Relate metrics to practice performance and challenges
In our staff meetings, we relate the metrics we track to cost and profit. For example, we recently ran the numbers on cancellations and found we had had 10 unfilled exam slots from cancellations over the past month.

“Well, what does that mean?” I asked.

“It means we missed out on $4,000 last month,” said one staffer.

As our staff well knows, from our metrics-based discussions, our practice generates about $400 from each comprehensive exam. (This compares with the national average of $377, according to EDGEPro.)

We discussed this metric in real dollars/real potential revenue, so the entire staff understood the impact of empty exam slots. Then we drew up a plan of action so we surely would not lose $4,000 each month or $48,000 per year.

In addition to metrics, we also rely on services such as EyecarePro for online appointment scheduling and 4Patient Care to help manage our patient recall.

Sort out the metrics
Our dashboard allows us to break out various aspects and look at profitability. We look at optical revenues vs. clinical revenues. We’re about 50/50, indicating that we do more medical model than most practices that run 60/40 in favor of optical. That’s in line with our philosophy of offering medical eyecare services.

Set goals, motivate staff
The EDGEPro is more than just a sales management tool; it is a staff motivation tool. We do a full performance analysis on a quarterly basis, and we offer incentives based on meeting or exceeding team goals and individual goals. We also employ gamefication to increase engagement and make it fun.

Improving metrics isn’t always easy, but we continually come up with campaigns to move the needle in various areas. One campaign was to improve patient awareness of the hazards of blue light and the increase acceptance of lenses that block it. Patients generally know or hear little about this, so to spark patient inquiries about it we brought awareness to blue light starting in our reception area with signage, our reception media player, and actually placed a blue fish in a fishbowl on the check in desk. The emphasis on “blue” allowed us to increase our blue-blocking lenses by 30 percent.

Another challenging campaign was to increase acceptance of daily contact lenses. To succeed with any change, you really need to know your patient base.
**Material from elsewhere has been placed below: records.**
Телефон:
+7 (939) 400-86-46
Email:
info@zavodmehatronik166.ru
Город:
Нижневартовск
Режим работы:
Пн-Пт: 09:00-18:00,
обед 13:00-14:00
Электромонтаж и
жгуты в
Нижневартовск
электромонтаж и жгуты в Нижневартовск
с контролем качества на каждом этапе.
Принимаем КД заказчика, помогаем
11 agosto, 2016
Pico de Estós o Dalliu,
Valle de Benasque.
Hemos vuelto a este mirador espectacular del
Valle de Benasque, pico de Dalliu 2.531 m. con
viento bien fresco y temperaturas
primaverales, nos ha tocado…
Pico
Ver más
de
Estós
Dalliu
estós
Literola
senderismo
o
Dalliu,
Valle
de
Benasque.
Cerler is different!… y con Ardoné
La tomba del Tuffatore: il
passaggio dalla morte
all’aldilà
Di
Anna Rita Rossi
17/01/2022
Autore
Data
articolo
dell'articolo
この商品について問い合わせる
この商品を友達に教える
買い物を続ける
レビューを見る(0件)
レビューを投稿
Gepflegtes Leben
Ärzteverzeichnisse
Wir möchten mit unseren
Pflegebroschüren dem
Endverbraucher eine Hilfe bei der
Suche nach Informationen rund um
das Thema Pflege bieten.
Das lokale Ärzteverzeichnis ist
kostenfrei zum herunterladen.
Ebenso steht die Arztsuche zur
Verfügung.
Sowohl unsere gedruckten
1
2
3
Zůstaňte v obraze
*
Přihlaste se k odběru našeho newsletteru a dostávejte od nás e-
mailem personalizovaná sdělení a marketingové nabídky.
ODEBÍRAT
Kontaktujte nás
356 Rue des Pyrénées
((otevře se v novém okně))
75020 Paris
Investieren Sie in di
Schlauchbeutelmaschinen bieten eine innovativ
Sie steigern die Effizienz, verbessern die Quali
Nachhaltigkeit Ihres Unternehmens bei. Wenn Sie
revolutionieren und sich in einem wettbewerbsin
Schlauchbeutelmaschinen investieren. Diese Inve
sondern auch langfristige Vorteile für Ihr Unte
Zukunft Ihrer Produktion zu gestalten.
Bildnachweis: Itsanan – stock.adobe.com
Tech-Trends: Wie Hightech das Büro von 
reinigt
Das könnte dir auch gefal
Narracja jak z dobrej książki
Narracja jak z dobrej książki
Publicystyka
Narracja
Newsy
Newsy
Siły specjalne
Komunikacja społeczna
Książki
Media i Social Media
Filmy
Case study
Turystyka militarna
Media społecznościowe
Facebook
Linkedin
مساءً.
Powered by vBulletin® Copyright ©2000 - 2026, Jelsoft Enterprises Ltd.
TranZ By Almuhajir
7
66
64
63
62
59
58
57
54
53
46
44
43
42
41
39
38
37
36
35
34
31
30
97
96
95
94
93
We serve a conservative, industrial-based community. For many patients, trying contact lenses is a major mindset change, even more so when we encourage them to try a new format that is more costly, but which has comfort and health, convenience and benefits. But with all team members on board and relaying to patients the same message of “healthier, more consistent vision, and more comfortable,” we are making progress in daily wear.

It’s fun seeing our numbers increase each month on the EdgePro dashboard, in addition to providing a healthier solution for our patients.

We continue to monitor our progress, track change, and zig and zag where we need to in order to keep moving the needle.